Teddy weckt Interesse an der Medizin

18.06.2019

Tübinger Teddyklinik

Es wird nicht bei allen Besuchern in einem Heilberuf enden, doch zumindest soll die Angst vor weißen Kitteln schwinden: In der vierten Teddyklinik im Tübinger Rathaus können Vorschulkinder ihre Kuscheltiere verarzten lassen. Die Teddy-Doktoren sind Studierende der Humanmedizin, Zahnmedizin und Pharmazie. Ihr Ziel ist es, den Kindern die Angst vor Arzt und Klinik zu nehmen.

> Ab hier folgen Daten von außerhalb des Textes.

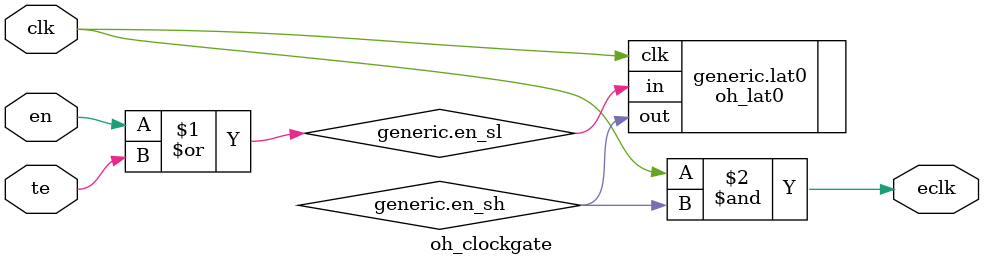
<source format=v>

module oh_clockgate # (parameter ASIC = 0,   // use ASIC lib
		       parameter PROJ = "E5" // project name (used for IP selection)
		      ) 
   ( 
     input  clk, // clock input 
     input  te, // test enable enable   
     input  en, // enable (from positive edge FF)
     output eclk // enabled clock output
     );

   generate
      if(ASIC)	     
	begin : asic
	   asic_icg  #(.PROJ(PROJ))
	   asic_icg (.en(en),
		     .te(te),
		     .clk(clk),
		     .eclk(eclk));
	end
      else
	begin : generic
	   wire    en_sh;
	   wire    en_sl;
	   //Stable low/valid rising edge enable
	   assign   en_sl = en | te;
	   
	   //Stable high enable signal
	   oh_lat0 lat0 (.out (en_sh),
			 .in  (en_sl),
			 .clk (clk));
	   
	   assign eclk =  clk & en_sh;
	end 
   endgenerate
        
endmodule // oh_clockgate



</source>
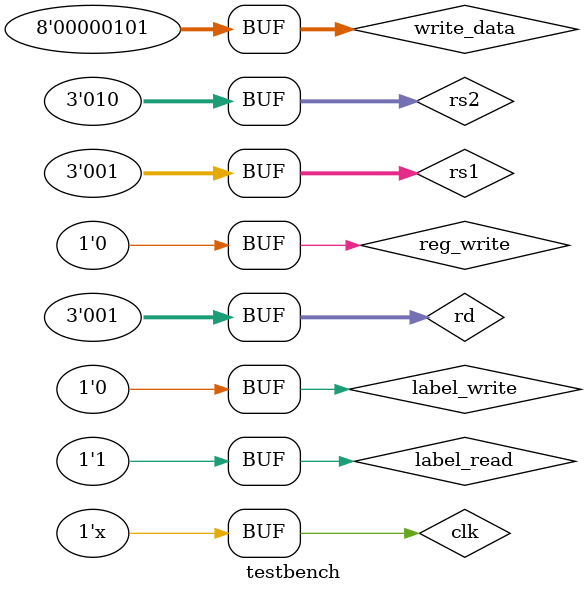
<source format=sv>
module testbench();
// Declare inputs as regs and outputs as wires
reg clk;
reg [2:0] rs1;
reg [2:0] rs2;
reg [2:0] rd;
reg [7:0] write_data;
reg reg_write;
reg label_write;
reg label_read;

wire [7:0] regA_o;
wire [7:0] regB_o;

// Initialize all variables
initial begin        
	clk = 1;       // initial value of clock
	reg_write = 0;  	// initial value of reg_write
	label_write = 1;     // initial value of label_write
	label_read = 0;     // initial value of lable_read
	write_data = 8'b00000001;
	rs1 = 3'b001;
	rs2 = 3'b010;
	rd = 3'b001;

	#10  rd = 3'b010;
	write_data = 8'b10;
	#10  label_write = 0;
	reg_write = 1;
	write_data = 8'b11;
	#10  rd = 3'b001;
	write_data = 8'b100;
	#10  reg_write = 0;
	label_read = 1;
	write_data = 8'b101;
	

 end

// Clock generator
always begin
   #5  clk = ~clk; // Toggle clock every 5 ticks
						// this makes the clock cycle 10 ticks
end

// the following creates an instance of our program_counter register.
//   I copied this code verbatim from the walkthough.v that was
//   generated by Quartus when I created the .v file from the .bdf.

register_file	b2v_inst(
	.clk(clk),
	.reg_write(reg_write),
	.label_write(label_write),
	.label_read(label_read),
	.rd(rd),
	.rs1(rs1),
	.rs2(rs2),
	.write_data(write_data),
	.regA_o(regA_o),
	.regB_o(regB_o));



endmodule

</source>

Im Wartezimmer bekommen die Kinder einen Aufnahmebogen. Danach durchlaufen sie verschiedene Stationen wie zum Bespiel einen Arzttermin, einen Besuch im Operationssaal sowie eine Zahnarzt-, eine Ernährungs-, eine Radiologie-Station und einen Besuch in der Apotheke. Außerdem können die Kinder auf dem Marktplatz einen Rettungswagen von innen kennenlernen.

„Mit der Teddyklinik wollen wir Vorschulkinder auf spielerische Art mit medizinischen Abläufen vertraut machen“, sagt Teddy-Doktor Christian Beuter. „Wie beim Kinderarzt hören wir Herz und Lunge ab oder geben dem Kuscheltier eine Spritze. Die Kinder schlüpfen in die Rolle der Eltern und lernen zum Beispiel, dass eine Spritze zwar kurz Schmerzen bereitet, danach aber eine Genesung viel schneller eintritt“, erläutert Beuter. Die Teddyklinik arbeitet mit der Stiftung „Hilfe für kranke Kinder“ zusammen und steht unter der Schirmherrschaft von Professorin Dr. Ingeborg Krägeloh-Mann, Ärztliche Direktorin der Neuropädiatrie, Entwicklungsneurologie und Sozialpädiatrie an der Tübinger Universitätskinderklinik. Einmal im Semester besuchen Tübinger Medizinstudierende Kindergärten und behandeln insgesamt mehr als 600 Kuscheltiere. Zusätzlich verarzten die Teddy-Doktoren einmal im Monat im Olgahospital in Stuttgart in echter Krankenhausumgebung die Kuscheltiere der Kinder.

Sprechstunde (ohne Voranmeldung) haben die Teddy-Doktoren am Samstag, 29. Juni 2019, 9 bis 17 Uhr, und am Sonntag, 30. Juni 2019, 10 bis 16 Uhr, im Rathaus am Markt, Erdgeschoss und 1. Stock.